- Etsy had a wide range of two-tower models used for recommendations and ads
- All of these required predicated ANN
- Either because of fast-changing predicates (ads budget), or
- Multi-use embeddings (taxonomy)
- Additionally, there was a need for both online updates and sharding
- So Etsy’s existing VDBMS, FAISS, was not a suitable option
- Horizontal scaling: manual replication only
- Predicated queries: No predicate support; only option is post-filtering
- Online updates: manually send update to all replicas
- Prior to my arrival, Etsy had settled on Vertex AI Vector Search
- Then called “Vertex Matching Engine” (VME)

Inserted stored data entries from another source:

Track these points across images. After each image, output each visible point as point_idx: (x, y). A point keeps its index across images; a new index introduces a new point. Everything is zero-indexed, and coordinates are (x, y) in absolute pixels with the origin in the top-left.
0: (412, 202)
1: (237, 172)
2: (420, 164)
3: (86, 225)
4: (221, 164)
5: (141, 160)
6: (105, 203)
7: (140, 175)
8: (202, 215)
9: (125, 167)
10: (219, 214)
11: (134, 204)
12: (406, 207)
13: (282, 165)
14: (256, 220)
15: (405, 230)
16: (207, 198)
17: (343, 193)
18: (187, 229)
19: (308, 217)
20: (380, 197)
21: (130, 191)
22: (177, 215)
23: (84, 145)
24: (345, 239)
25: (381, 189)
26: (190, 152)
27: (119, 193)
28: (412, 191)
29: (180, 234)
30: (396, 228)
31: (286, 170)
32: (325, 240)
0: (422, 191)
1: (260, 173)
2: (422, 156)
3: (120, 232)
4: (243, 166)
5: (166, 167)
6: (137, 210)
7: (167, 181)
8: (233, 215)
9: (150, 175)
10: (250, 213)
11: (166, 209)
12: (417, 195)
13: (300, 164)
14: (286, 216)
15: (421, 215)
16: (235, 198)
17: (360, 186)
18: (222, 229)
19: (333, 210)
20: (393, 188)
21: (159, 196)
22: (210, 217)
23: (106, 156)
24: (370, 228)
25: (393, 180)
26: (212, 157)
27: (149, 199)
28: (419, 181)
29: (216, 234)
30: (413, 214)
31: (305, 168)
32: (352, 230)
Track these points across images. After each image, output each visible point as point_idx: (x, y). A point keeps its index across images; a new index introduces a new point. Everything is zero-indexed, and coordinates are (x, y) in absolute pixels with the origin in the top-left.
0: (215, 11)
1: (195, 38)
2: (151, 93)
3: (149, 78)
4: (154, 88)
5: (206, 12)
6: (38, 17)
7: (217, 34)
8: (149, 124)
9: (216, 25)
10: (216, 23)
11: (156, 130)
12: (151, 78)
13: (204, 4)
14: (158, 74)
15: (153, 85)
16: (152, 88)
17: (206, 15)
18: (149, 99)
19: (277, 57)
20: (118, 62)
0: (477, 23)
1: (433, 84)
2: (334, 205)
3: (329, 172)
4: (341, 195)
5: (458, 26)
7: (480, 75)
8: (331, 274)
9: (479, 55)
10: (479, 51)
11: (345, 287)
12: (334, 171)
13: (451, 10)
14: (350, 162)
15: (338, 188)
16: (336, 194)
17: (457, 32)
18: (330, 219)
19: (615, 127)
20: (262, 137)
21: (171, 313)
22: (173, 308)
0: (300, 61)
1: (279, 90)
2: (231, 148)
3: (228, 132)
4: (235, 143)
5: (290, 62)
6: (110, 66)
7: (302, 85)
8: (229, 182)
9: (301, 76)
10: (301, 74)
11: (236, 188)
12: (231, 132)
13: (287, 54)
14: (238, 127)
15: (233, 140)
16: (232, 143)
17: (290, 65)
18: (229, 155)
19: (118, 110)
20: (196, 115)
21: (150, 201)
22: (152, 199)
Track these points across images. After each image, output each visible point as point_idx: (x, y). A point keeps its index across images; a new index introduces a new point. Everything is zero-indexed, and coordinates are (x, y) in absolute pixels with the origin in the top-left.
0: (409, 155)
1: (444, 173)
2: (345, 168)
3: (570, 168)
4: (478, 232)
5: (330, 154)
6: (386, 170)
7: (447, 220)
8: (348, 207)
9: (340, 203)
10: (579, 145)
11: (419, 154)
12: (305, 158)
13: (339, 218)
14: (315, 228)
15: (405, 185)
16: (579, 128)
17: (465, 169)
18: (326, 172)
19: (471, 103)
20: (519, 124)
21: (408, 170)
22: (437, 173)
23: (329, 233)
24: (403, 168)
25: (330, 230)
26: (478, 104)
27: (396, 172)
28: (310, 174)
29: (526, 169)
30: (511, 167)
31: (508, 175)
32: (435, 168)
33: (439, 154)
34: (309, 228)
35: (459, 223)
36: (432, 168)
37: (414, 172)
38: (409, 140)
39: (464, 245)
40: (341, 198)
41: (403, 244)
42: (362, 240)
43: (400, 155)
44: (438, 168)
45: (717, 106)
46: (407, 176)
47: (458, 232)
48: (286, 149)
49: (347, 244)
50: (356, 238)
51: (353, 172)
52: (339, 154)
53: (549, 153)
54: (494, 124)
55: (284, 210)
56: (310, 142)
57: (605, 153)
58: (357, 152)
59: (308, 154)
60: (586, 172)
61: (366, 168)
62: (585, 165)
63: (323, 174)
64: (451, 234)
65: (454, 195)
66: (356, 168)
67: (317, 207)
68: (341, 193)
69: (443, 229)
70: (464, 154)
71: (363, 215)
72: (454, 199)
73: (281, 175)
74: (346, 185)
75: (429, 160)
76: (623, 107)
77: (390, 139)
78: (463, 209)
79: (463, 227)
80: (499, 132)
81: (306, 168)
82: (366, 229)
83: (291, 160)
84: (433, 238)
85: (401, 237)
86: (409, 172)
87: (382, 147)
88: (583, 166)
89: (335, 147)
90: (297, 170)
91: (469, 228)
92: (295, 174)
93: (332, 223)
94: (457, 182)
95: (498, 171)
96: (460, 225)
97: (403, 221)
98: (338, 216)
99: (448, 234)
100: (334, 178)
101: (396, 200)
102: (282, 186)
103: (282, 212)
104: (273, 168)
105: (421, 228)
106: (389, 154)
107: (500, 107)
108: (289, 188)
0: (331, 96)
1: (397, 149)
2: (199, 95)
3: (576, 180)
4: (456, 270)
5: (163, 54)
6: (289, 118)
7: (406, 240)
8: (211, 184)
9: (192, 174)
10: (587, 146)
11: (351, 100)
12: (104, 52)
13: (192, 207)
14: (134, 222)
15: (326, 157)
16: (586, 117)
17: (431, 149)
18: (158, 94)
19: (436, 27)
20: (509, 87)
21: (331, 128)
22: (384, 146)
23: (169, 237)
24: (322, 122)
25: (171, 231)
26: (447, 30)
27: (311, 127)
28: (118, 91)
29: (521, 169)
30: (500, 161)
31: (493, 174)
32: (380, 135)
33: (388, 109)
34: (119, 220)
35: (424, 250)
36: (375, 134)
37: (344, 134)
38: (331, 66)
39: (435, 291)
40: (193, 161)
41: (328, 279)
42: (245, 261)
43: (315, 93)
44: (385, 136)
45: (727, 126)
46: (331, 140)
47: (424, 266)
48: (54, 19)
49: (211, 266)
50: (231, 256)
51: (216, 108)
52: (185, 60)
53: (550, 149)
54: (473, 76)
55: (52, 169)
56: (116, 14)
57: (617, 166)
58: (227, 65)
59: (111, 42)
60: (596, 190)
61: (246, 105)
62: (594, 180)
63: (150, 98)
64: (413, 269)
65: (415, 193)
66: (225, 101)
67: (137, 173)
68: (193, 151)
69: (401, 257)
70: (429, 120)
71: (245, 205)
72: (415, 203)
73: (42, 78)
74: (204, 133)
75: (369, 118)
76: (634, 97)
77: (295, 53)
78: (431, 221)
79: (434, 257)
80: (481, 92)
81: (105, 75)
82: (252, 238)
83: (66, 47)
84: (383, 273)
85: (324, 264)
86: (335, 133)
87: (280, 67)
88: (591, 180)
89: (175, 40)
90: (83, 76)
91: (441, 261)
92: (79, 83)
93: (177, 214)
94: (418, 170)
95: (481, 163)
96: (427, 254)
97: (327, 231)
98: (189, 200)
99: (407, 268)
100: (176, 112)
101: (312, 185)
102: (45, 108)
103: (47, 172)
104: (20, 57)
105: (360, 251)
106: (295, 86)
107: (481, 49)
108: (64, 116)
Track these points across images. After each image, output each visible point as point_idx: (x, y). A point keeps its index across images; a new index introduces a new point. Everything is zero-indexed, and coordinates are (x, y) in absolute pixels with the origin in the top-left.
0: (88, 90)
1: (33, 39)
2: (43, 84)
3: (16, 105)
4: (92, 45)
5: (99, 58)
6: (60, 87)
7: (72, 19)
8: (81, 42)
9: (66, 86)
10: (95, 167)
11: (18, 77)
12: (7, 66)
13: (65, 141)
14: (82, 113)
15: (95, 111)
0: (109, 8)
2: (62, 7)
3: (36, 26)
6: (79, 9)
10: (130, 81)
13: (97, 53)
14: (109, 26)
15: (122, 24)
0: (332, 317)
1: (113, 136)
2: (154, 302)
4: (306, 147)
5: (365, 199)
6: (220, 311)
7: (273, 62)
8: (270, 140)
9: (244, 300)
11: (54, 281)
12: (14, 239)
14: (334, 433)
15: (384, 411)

- In theory, this should have suited Etsy’s use case very well
- However, VVS/VME had some major usability issues:
- Network configuration
- Metadata / lifecycle management
- Very poor documentation (at the time)
- Additionally, some teams needed to use VME both for real-time and batch serving
- They were running into quota issues while doing ETL jobs in Beam (using DataFlow)
- Previous integration efforts had been siloed and did not take use case into account
- So I got together with scientists from Recsys and worked backwards from their use cases
- Came up with two systems
- A stateful abstraction layer to manage index lifecycles, discovery, and versioning
- An Apache Beam module capable of making concurrent requests from the same worker
- Unblocked work that, I have been told, was worth $100M in incremental revenue
- This work had been stalled for almost a year